The God debate
November 3, 2005
I have felt the call, the call to weigh in on the fray sparked by the “intelligent design” debate recently introduced. My thoughts run this way and that but mostly like this: There is no contradiction here.
Any talk about the nature of God is metaphorical by necessity because there are no words to express the reality. How do you describe a something that caused the whole universe to exist? I personally believe that there is a consciousness that caused us to be, but I wouldn’t want to have to explain my faith to anyone who isn’t interested in what I think, nor would I want it to be taught in schools. It is not science, it is my belief, and I did my best to explain it to my kids when they asked the inevitable question, “Why are we here?” The fact that we have evolved into a species that can question the nature of our existence is, by my way of thinking, a true miracle.

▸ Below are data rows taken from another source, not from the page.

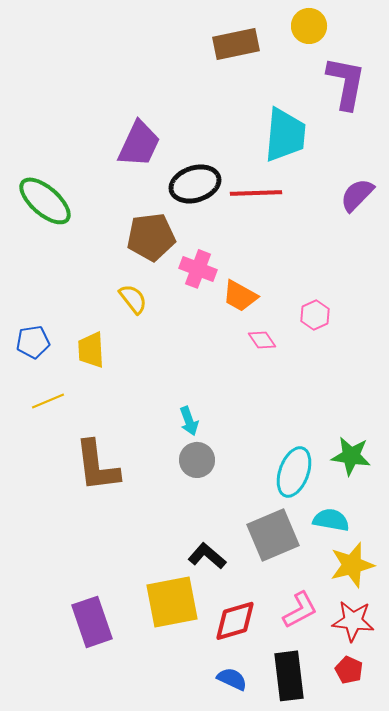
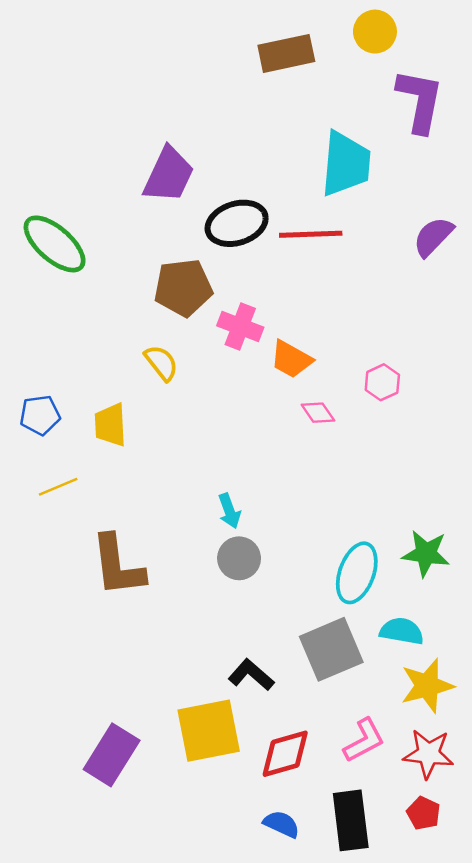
purple rectangle: (92, 622) -> (112, 755), turned 51

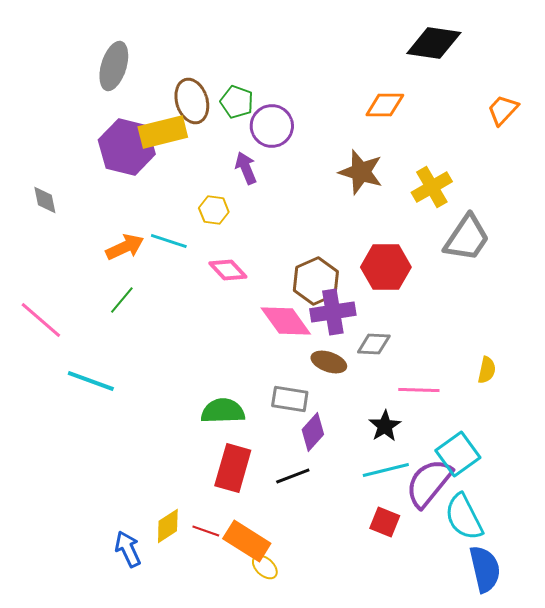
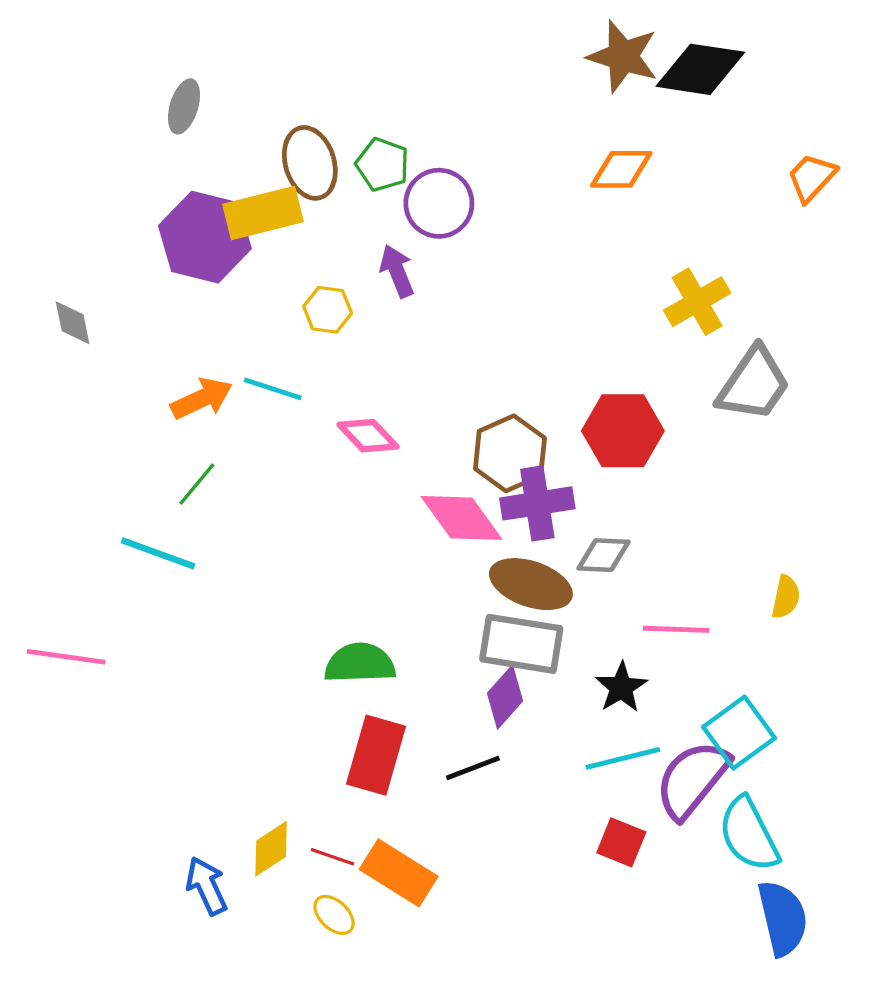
gray ellipse: (114, 66) -> (184, 106), size x0.7
brown star: (361, 172) -> (623, 56), moved
yellow hexagon: (214, 210) -> (328, 310), moved
pink line: (41, 320) -> (66, 657), moved, turned -33
brown ellipse: (329, 362) -> (531, 584), size x1.4
cyan line: (91, 381) -> (158, 553), moved
gray rectangle: (290, 399) -> (521, 644), moved, size x1.4
yellow ellipse: (265, 567) -> (334, 915), moved

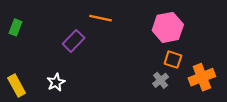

And we have questioned it for all our recorded history. It may actually be the reason for our recorded history. Every culture with the ability to record its history has had at least one creation story, some of which were truly bizarre. The ancient Semites had two that made it into the book we call the Bible and they got some things amazingly right. “Let there be light,” is probably one of the most accurate descriptions of the Big Bang a primitive, nomadic, tribal culture ever came up with. “The fool on the hill sees the sun going down and the eyes in his head see the world spinning round.” The notion that there is one God was also a milestone since many peoples had gods of the wind and the sun and the sea, etc., and they all competed all the time to our great detriment.
The “how,” however, is a question of mechanics as far as I can see. Consciousness chose to exist and so it did. You can debate that all you want in your Sunday school classes, and maybe I would join you from time to time, but the science of the process of our development is subject to rigorous analysis. “Does it work?” is the mantra of the day, all day, every day. If you take a class in auto mechanics you don’t have to write a paper about why there are cars. You don’t talk about why there are trees in wood shop, and you don’t ask why there are words in English class. You learn how it works, not why it exists. The “why” is by nature unanswerable. The “how” is what we learn in school.
Oh yeah, what about those dinosaur bones, huh? Were they created to make us think there was a past? I believe Occam’s razor is appropriate here: The simplest explanation is usually right. I believe there was a past.